--- SUPPLIED RECORDS Enclosed Below ---
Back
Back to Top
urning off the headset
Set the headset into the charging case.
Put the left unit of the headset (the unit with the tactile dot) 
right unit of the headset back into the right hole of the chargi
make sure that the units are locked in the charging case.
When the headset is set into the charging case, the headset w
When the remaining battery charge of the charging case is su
--- End of Enclosed SUPPLIED RECORDS ---
--- SUPPLIED RECORDS Enclosed Below ---
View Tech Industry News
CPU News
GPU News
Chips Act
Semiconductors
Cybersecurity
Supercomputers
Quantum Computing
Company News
--- End of Enclosed SUPPLIED RECORDS ---
--- SUPPLIED RECORDS Enclosed Below ---
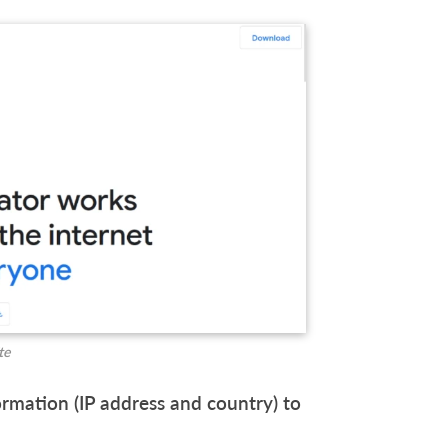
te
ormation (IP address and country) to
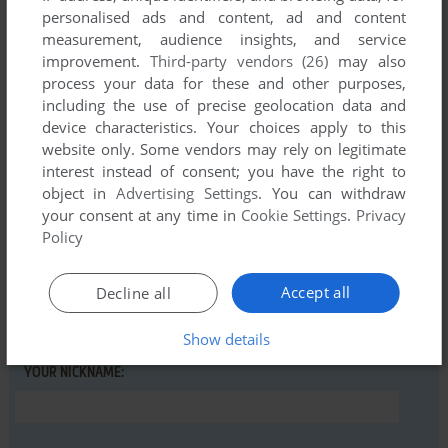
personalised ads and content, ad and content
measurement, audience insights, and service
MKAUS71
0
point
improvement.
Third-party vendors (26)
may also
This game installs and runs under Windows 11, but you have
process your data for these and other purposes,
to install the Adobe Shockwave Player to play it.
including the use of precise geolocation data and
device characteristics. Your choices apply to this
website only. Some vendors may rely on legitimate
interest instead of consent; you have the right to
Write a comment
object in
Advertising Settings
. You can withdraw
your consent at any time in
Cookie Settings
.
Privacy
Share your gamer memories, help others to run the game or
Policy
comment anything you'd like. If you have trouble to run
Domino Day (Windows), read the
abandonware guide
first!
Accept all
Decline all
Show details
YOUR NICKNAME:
--- End of Enclosed SUPPLIED RECORDS ---
== EXERCISE REQUIREMENTS ==
Send back an exact copy of only the lines from the line with "Back to Top" up to and including the line with "When the remaining" in the data above.

== EXERCISE RESPONSE ==
Back to Top
urning off the headset
Set the headset into the charging case.
Put the left unit of the headset (the unit with the tactile dot) 
right unit of the headset back into the right hole of the chargi
make sure that the units are locked in the charging case.
When the headset is set into the charging case, the headset w
When the remaining battery charge of the charging case is su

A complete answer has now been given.